Skip to main content

xxhash64

Calculates the hash code of given columns using the 64-bit variant of the xxHash algorithm, and returns the result as a long column. The hash computation uses an initial seed of 42. Supports Spark Connect.

For the corresponding Databricks SQL function, see xxhash64 function.

Syntax

Python
from pyspark.databricks.sql import functions as dbf

dbf.xxhash64(*cols)

Parameters

Parameter

Type

Description

cols

pyspark.sql.Column or str

One or more columns to compute on.

Returns

pyspark.sql.Column: hash value as long column.

Examples

Example 1: Computing xxhash64 of a single column

Python
from pyspark.databricks.sql import functions as dbf
df = spark.createDataFrame([('ABC', 'DEF')], ['c1', 'c2'])
df.select('*', dbf.xxhash64('c1')).show()

▸ Your instructions:
Write the next part of the xxhash64 reference page, picking up right after its last line of code. The entries that come next are separate material and are not part of the xxhash64 reference page.

▸ Records supplied:
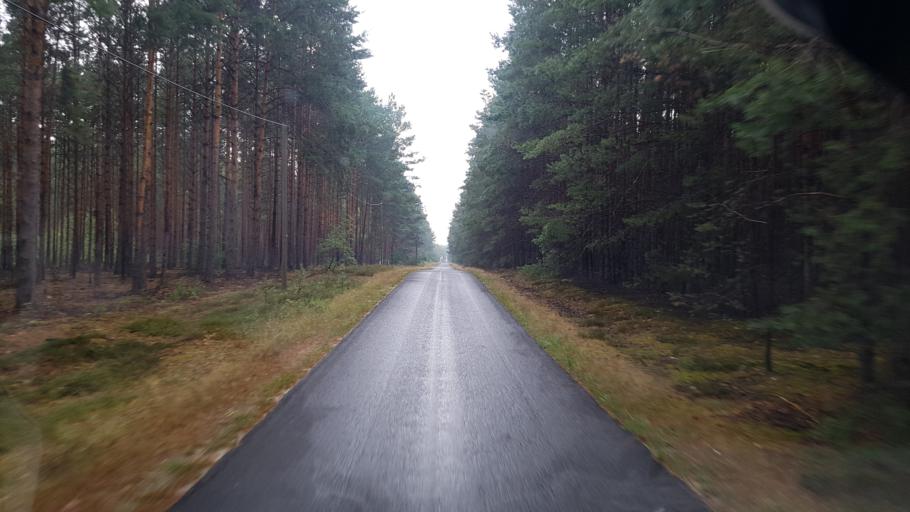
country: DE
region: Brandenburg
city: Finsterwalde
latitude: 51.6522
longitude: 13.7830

...

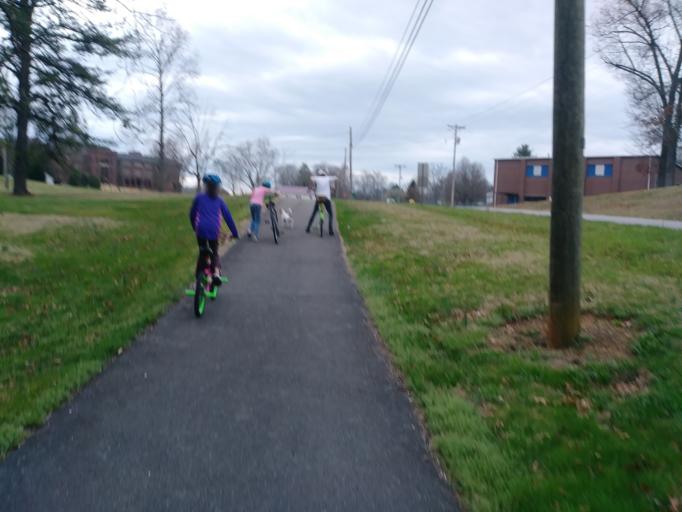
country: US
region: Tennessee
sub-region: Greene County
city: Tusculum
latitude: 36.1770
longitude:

▸ Exercise result:
Output
+---+---+-------------------+
| c1| c2| xxhash64(c1)|
+---+---+-------------------+
|ABC|DEF|4105715581806190027|
+---+---+-------------------+

Example 2: Computing xxhash64 of multiple columns

Python
from pyspark.databricks.sql import functions as dbf
df = spark.createDataFrame([('ABC', 'DEF')], ['c1', 'c2'])
df.select('*', dbf.xxhash64('c1', df.c2)).show()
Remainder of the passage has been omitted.